1. ## probability problem

An airline has 3 flights from Chicago to New York, Atlanta, and Los Angeles. Let $A$ denote the event that the New York flight is full and define events $B$ and $C$ analogously.

And $P(A) = 0.6, \ P(B) = 0.5, \ P(C) = 0.4$ and the three events are independent. Compute the following probabilities:

(a) all 3 flights are full. at least one flight is not full.

So $P(ABC) = P(A)P(B)P(C) = 0.12$ and $1-P(ABC) = 0.88$.

(b) only the New York flight is full. exactly one of the three flights is full.

So $P(\text{only NY flight is full}) = P(A) - P(AB) - P(AC) + P(ABC)$?

And the probability that exactly one flight is full is: $P(A) - P(AB) - P(AC) + P(ABC)$ $+ P(B) - P(AB) - P(BC) + P(ABC) + P(C) - P(AC) - P(BC) + P(ABC)$

are these correct?

2. Hello, shilz222!

An airline has 3 flights from Chicago to NY, Atlanta, and LA.
Let $A$ denote the event that the New York flight is full
and define events $B$ and $C$ analogously.
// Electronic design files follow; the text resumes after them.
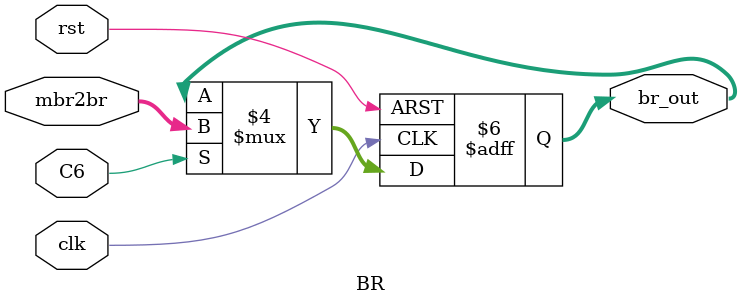
<source format=v>
`timescale 1ns / 1ps

module BR(
    input clk,
    input rst,
    input C6,               // MBR to BR
    input [15:0] mbr2br,    // data from MBR
    output reg [15:0] br_out = 0
    );

    always @(negedge clk or negedge rst)
    begin
        if (~rst)
            br_out <= 0;
        else if (C6)
            br_out <= mbr2br;
    end

endmodule

</source>
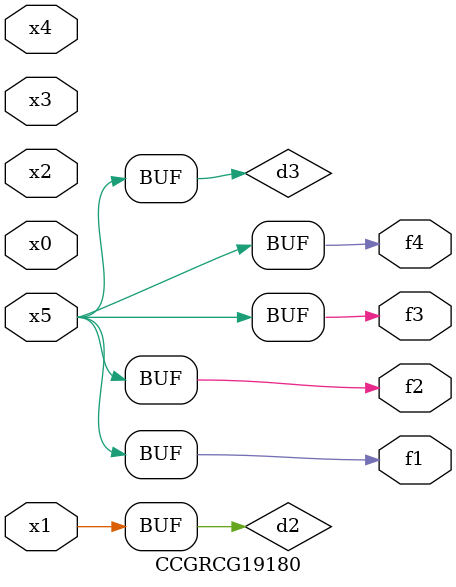
<source format=v>
module CCGRCG19180(
	input x0, x1, x2, x3, x4, x5,
	output f1, f2, f3, f4
);

	wire d1, d2, d3;

	not (d1, x5);
	or (d2, x1);
	xnor (d3, d1);
	assign f1 = d3;
	assign f2 = d3;
	assign f3 = d3;
	assign f4 = d3;
endmodule

</source>
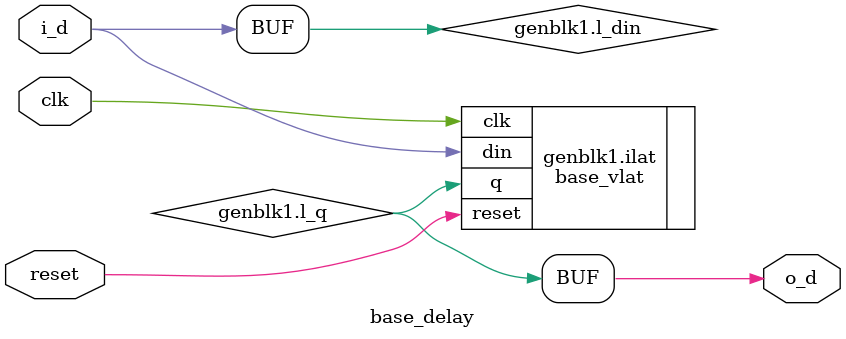
<source format=sv>
/*
 * Copyright 2017 IBM Corporation
 * Licensed to the Apache Software Foundation (ASF) under one
 * or more contributor license agreements.  See the NOTICE file
 * distributed with this work for additional information
 * regarding copyright ownership.  The ASF licenses this file
 * to you under the Apache License, Version 2.0 (the
 * "License"); you may not use this file except in compliance
 * with the License.  You may obtain a copy of the License at
 *
 *     http://www.apache.org/licenses/LICENSE-2.0
 *
 * Unless required by applicable law or agreed to in writing, software
 * distributed under the License is distributed on an "AS IS" BASIS,
 * WITHOUT WARRANTIES OR CONDITIONS OF ANY KIND, either express or implied.
 * See the License for the specific language governing permissions and
 * limitations under the License.
 *
 * Author: Andrew K Martin akmartin@us.ibm.com
 */
 
// a simple n-cycle delay
module base_delay#
  (parameter width = 1,
   parameter n = 1)
  (input clk,
   input reset,
   input [0:width-1]  i_d,
   output [0:width-1] o_d
   );

   generate
      if (n > 0)
	begin
	   wire [0:(n * width)-1] l_din, l_q;
	   
	   assign l_din[0:width-1] = i_d;
	   if (n > 1)
	     assign l_din [width:(n*width)-1] = l_q[0:((n-1)*width)-1];
	   
	   base_vlat#(.width(width*n)) ilat(.clk(clk),.reset(reset),.din(l_din),.q(l_q));
	   assign o_d = l_q[(n-1)*width:(n*width)-1];
	end
      else
	assign o_d = i_d;
   endgenerate
endmodule // base_delay


   
		  

</source>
And: . $P(A) = 0.6,\;P(B) = 0.5,\;P(C) = 0.4$
and the three events are independent.

Compute the following probabilities:

(a) (i) all 3 flights are full. (ii) at least one flight is not full.

$\text{(i) }\;P(A \cap B \cap C) \;= \;P(A)\cdot P(B)\cdot P(C) \;= \;0.12$ . . . . Yes!

$\text{(ii) }\;1 - P(A\cap B\cap C) \;= \;0.88$ . . . . Right!

(b) (i) only the New York flight is full. (ii) exactly one of the three flights is full.
$\text{(i) }\;P(A \cap \overline{B} \cap \overline{C}) \;=\;(0.6)(0.5)(0.6) \;=\;0.18$

$\text{(ii)}\;\begin{array}{ccccc}P(A \cap \overline{B} \cap \overline{C}) & = & (0.6)(0.5)(0.6) & = & 0.18 \\
P(\overline{A} \cap B \cap \overline{C}) &=& (0.4)(0.5)(0.6) &=& 0.12 \\
P(\overline{A} \cap \overline{B} \cap C) &=& (0.4)(0.5)(0.4) &=& 0.08\end{array}$

$P(\text{exactly one full}) \;=\;0.18 + 0.12 + 0.08 \;=\;0.38$